## Items

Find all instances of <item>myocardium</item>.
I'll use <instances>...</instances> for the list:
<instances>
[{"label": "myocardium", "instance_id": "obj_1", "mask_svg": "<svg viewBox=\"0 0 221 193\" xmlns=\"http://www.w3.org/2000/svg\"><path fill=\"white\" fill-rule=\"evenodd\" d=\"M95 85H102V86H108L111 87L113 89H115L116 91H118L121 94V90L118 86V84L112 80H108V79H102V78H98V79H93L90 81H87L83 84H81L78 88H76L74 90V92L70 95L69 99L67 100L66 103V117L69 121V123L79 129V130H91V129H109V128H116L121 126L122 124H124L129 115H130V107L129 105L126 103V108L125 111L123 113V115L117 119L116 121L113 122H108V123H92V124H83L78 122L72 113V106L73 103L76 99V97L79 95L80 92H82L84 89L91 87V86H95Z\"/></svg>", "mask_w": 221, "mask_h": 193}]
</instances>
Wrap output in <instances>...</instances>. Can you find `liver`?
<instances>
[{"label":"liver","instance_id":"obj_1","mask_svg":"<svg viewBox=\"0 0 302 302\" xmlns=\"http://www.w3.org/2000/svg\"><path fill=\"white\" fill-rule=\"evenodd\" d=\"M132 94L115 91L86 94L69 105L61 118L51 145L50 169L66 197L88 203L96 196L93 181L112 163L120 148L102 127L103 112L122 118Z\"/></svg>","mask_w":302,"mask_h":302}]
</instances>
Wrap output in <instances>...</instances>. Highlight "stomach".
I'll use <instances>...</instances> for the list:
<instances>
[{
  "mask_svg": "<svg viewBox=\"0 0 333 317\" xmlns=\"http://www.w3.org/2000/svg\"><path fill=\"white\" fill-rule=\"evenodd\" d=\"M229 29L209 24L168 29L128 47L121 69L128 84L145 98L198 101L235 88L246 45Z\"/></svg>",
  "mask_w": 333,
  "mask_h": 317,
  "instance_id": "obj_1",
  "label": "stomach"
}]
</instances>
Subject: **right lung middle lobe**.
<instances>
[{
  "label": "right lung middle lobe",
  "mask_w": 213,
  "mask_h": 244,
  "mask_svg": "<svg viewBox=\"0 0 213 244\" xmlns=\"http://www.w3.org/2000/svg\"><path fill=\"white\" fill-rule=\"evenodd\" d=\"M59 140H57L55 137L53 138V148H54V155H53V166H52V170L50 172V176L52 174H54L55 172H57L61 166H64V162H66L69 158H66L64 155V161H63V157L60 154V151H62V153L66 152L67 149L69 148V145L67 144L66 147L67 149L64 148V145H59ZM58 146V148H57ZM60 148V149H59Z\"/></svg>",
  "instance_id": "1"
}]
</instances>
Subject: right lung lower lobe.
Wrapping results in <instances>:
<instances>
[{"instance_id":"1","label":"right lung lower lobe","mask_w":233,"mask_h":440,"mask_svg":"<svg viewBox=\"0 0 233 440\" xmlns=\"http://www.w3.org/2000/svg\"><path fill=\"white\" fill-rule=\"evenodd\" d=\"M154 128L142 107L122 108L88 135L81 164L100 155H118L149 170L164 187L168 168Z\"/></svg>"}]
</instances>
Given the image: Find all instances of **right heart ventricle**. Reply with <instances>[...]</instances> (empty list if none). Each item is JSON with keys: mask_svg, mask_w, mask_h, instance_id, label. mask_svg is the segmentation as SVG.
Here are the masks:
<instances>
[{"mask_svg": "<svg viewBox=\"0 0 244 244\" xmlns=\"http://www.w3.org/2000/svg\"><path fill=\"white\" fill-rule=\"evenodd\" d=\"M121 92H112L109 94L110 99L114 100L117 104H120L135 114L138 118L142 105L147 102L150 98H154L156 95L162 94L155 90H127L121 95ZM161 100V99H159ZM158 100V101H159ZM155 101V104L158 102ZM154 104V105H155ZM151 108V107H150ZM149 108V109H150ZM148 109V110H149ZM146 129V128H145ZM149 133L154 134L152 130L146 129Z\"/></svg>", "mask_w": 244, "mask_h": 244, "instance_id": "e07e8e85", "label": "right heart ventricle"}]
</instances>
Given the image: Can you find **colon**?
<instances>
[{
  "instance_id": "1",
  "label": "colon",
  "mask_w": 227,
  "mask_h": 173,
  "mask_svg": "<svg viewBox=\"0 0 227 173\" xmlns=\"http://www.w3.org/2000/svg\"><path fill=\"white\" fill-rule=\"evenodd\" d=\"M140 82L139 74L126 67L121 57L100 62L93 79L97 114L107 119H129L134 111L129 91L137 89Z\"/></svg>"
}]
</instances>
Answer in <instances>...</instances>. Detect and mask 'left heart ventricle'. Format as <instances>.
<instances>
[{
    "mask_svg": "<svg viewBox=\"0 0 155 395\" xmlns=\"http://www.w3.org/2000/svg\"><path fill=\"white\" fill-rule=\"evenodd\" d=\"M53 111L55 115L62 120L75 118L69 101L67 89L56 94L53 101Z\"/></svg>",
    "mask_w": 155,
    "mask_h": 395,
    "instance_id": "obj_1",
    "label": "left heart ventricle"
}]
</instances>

## Stated exercise
Give the records above again with every "Subject" replaced by "Target", keeping everything else the same.

## Exercise response
Find all instances of <item>myocardium</item>.
I'll use <instances>...</instances> for the list:
<instances>
[{"label": "myocardium", "instance_id": "obj_1", "mask_svg": "<svg viewBox=\"0 0 221 193\" xmlns=\"http://www.w3.org/2000/svg\"><path fill=\"white\" fill-rule=\"evenodd\" d=\"M95 85H102V86H108L111 87L113 89H115L116 91H118L121 94V90L118 86V84L112 80H108V79H102V78H98V79H93L90 81H87L83 84H81L78 88H76L74 90V92L70 95L69 99L67 100L66 103V117L69 121V123L79 129V130H91V129H109V128H116L121 126L122 124H124L129 115H130V107L129 105L126 103V108L125 111L123 113V115L117 119L116 121L113 122H108V123H92V124H83L78 122L72 113V106L73 103L76 99V97L79 95L80 92H82L84 89L91 87V86H95Z\"/></svg>", "mask_w": 221, "mask_h": 193}]
</instances>
Wrap output in <instances>...</instances>. Can you find `liver`?
<instances>
[{"label":"liver","instance_id":"obj_1","mask_svg":"<svg viewBox=\"0 0 302 302\" xmlns=\"http://www.w3.org/2000/svg\"><path fill=\"white\" fill-rule=\"evenodd\" d=\"M132 94L115 91L86 94L69 105L61 118L51 145L50 169L66 197L88 203L96 196L93 181L112 163L120 148L102 127L103 112L122 118Z\"/></svg>","mask_w":302,"mask_h":302}]
</instances>
Wrap output in <instances>...</instances>. Highlight "stomach".
I'll use <instances>...</instances> for the list:
<instances>
[{
  "mask_svg": "<svg viewBox=\"0 0 333 317\" xmlns=\"http://www.w3.org/2000/svg\"><path fill=\"white\" fill-rule=\"evenodd\" d=\"M229 29L209 24L168 29L128 47L121 69L128 84L145 98L198 101L235 88L246 45Z\"/></svg>",
  "mask_w": 333,
  "mask_h": 317,
  "instance_id": "obj_1",
  "label": "stomach"
}]
</instances>
Target: **right lung middle lobe**.
<instances>
[{
  "label": "right lung middle lobe",
  "mask_w": 213,
  "mask_h": 244,
  "mask_svg": "<svg viewBox=\"0 0 213 244\" xmlns=\"http://www.w3.org/2000/svg\"><path fill=\"white\" fill-rule=\"evenodd\" d=\"M59 140H57L55 137L53 138V148H54V155H53V166H52V170L50 172V176L52 174H54L55 172H57L61 166H64V162H66L69 158H66L64 155V161H63V157L60 154V151H62V153L66 152L67 149L69 148V145L67 144L66 147L67 149L64 148V145H59ZM58 146V148H57ZM60 148V149H59Z\"/></svg>",
  "instance_id": "1"
}]
</instances>
Target: right lung lower lobe.
Wrapping results in <instances>:
<instances>
[{"instance_id":"1","label":"right lung lower lobe","mask_w":233,"mask_h":440,"mask_svg":"<svg viewBox=\"0 0 233 440\" xmlns=\"http://www.w3.org/2000/svg\"><path fill=\"white\" fill-rule=\"evenodd\" d=\"M154 128L142 107L122 108L88 135L81 164L100 155H118L149 170L164 187L168 168Z\"/></svg>"}]
</instances>
Given the image: Find all instances of **right heart ventricle**. Reply with <instances>[...]</instances> (empty list if none). Each item is JSON with keys: mask_svg, mask_w, mask_h, instance_id, label. mask_svg is the segmentation as SVG.
Here are the masks:
<instances>
[{"mask_svg": "<svg viewBox=\"0 0 244 244\" xmlns=\"http://www.w3.org/2000/svg\"><path fill=\"white\" fill-rule=\"evenodd\" d=\"M121 92H112L109 94L110 99L114 100L117 104H120L135 114L138 118L142 105L147 102L150 98H154L156 95L162 94L155 90H127L121 95ZM161 100V99H159ZM158 100V101H159ZM155 101V104L158 102ZM154 104V105H155ZM151 108V107H150ZM149 108V109H150ZM148 109V110H149ZM146 129V128H145ZM149 133L154 134L152 130L146 129Z\"/></svg>", "mask_w": 244, "mask_h": 244, "instance_id": "e07e8e85", "label": "right heart ventricle"}]
</instances>
Given the image: Can you find **colon**?
<instances>
[{
  "instance_id": "1",
  "label": "colon",
  "mask_w": 227,
  "mask_h": 173,
  "mask_svg": "<svg viewBox=\"0 0 227 173\" xmlns=\"http://www.w3.org/2000/svg\"><path fill=\"white\" fill-rule=\"evenodd\" d=\"M140 82L139 74L126 67L121 57L100 62L93 79L97 114L107 119H129L134 111L129 91L137 89Z\"/></svg>"
}]
</instances>
Answer in <instances>...</instances>. Detect and mask 'left heart ventricle'. Format as <instances>.
<instances>
[{
    "mask_svg": "<svg viewBox=\"0 0 155 395\" xmlns=\"http://www.w3.org/2000/svg\"><path fill=\"white\" fill-rule=\"evenodd\" d=\"M53 111L55 115L62 120L75 118L69 101L67 89L56 94L53 101Z\"/></svg>",
    "mask_w": 155,
    "mask_h": 395,
    "instance_id": "obj_1",
    "label": "left heart ventricle"
}]
</instances>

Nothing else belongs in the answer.